Zgodnie z obietnicą Basi umieszczamy fotorelację z naszego wspoólnego wyjazdu na ferie zimowe do Korbielowa.
Pogodę trafiliśmy wspaniałą, wszyscy świetnie się bawimy, a piesy mają tu prawdziwy raj
. Za domkiem, w którym mieszkamy jest "dziewiczy las" rosnący na zboczu, a w tym lesie super zaspy śnieżne, w których najczęściej lądują Blaze i Odi
. Na codzień w domku panuje sielankowa atmosfera, przerywana od czasu do czasu walkami o zabawki i wymianą zdań na temat podkradanego jedzenia z miski
Chciałabym tylko dodać, że Blaze to prawdziwy aniołek, tylko kolega jej się trafił taki pradziwy diabeł tasmański
, jego ulubionym zajęciem jest bieganie i dacie mordy na jeżdżacych narciarzy, zagania ich perfekcyjnie
, ku ich wielkiemu przerażeniu
.

▶ _TREŚĆ POLECENIA A_
Czy te stwierdzenia zgadzają się z tekstem źródłowym: (i) w zaspach śnieżnych najczęściej lądują Blaze i Odi, (ii) pogoda podczas wyjazdu była zła, (iii) Blaze zostaje nazwana prawdziwym aniołkiem? Przy każdym odpowiedz tak lub nie i przytocz dosłownie rozstrzygające słowa tekstu.
Tekst źródłowy i rekordy pochodzą z różnych źródeł.

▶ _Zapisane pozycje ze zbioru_
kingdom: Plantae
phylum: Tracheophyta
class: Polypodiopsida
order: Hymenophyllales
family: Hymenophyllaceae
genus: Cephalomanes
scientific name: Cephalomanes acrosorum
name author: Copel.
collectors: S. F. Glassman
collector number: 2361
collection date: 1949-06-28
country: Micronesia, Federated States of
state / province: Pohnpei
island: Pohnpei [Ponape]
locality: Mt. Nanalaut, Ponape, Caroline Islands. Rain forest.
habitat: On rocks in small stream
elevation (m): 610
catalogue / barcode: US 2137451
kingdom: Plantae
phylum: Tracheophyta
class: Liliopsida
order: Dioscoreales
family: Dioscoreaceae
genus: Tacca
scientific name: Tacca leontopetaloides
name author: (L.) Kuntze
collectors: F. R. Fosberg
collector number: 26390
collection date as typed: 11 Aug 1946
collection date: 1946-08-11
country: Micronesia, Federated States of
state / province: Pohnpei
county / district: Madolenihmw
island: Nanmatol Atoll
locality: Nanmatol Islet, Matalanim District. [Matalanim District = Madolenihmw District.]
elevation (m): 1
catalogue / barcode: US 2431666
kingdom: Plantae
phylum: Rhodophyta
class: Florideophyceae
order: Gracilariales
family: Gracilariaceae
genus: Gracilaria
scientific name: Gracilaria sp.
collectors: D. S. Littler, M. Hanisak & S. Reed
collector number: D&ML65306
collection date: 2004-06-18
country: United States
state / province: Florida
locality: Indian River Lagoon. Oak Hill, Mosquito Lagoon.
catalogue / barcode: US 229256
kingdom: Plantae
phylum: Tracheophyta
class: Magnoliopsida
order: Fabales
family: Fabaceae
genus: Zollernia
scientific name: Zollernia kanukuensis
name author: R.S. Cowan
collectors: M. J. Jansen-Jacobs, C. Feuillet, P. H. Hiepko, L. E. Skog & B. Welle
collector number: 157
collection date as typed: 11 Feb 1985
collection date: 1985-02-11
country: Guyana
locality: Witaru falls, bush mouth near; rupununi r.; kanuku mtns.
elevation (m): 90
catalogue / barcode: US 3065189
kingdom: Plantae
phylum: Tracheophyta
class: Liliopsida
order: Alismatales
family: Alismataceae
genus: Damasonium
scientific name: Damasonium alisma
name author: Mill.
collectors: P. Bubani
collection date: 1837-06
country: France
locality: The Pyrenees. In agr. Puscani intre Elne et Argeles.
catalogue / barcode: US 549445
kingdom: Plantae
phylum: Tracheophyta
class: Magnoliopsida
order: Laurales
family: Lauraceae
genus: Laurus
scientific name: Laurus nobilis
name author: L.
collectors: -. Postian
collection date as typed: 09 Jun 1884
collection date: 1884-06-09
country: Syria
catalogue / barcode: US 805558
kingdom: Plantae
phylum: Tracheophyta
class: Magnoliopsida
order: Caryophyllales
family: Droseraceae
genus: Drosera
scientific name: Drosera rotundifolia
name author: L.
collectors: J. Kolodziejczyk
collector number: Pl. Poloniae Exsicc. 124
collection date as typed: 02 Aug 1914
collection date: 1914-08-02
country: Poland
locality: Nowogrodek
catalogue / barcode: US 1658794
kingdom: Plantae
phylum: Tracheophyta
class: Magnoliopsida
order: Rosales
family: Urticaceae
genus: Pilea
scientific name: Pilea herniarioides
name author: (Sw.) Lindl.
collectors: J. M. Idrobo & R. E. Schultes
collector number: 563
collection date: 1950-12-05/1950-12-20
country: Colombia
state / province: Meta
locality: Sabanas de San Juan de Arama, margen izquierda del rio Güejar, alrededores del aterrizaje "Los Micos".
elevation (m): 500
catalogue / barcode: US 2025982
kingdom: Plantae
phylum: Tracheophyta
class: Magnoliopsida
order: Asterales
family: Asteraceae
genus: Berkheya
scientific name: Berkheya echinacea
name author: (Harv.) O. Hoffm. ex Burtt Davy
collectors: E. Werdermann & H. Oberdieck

▶ _TREŚĆ POLECENIA B_
Powtórz bez żadnych zmian wszystko od samego początku rekordów aż po wiersz zawierający „collector number: 26390”, łącznie z tym wierszem.

▶ _PISEMNE ROZWIĄZANIE A_
(i) Tak: „w których najczęściej lądują Blaze i Odi”.
(ii) Nie: „Pogodę trafiliśmy wspaniałą”.
(iii) Tak: „Blaze to prawdziwy aniołek”.

▶ _PISEMNE ROZWIĄZANIE B_
kingdom: Plantae
phylum: Tracheophyta
class: Polypodiopsida
order: Hymenophyllales
family: Hymenophyllaceae
genus: Cephalomanes
scientific name: Cephalomanes acrosorum
name author: Copel.
collectors: S. F. Glassman
collector number: 2361
collection date: 1949-06-28
country: Micronesia, Federated States of
state / province: Pohnpei
island: Pohnpei [Ponape]
locality: Mt. Nanalaut, Ponape, Caroline Islands. Rain forest.
habitat: On rocks in small stream
elevation (m): 610
catalogue / barcode: US 2137451
kingdom: Plantae
phylum: Tracheophyta
class: Liliopsida
order: Dioscoreales
family: Dioscoreaceae
genus: Tacca
scientific name: Tacca leontopetaloides
name author: (L.) Kuntze
collectors: F. R. Fosberg
collector number: 26390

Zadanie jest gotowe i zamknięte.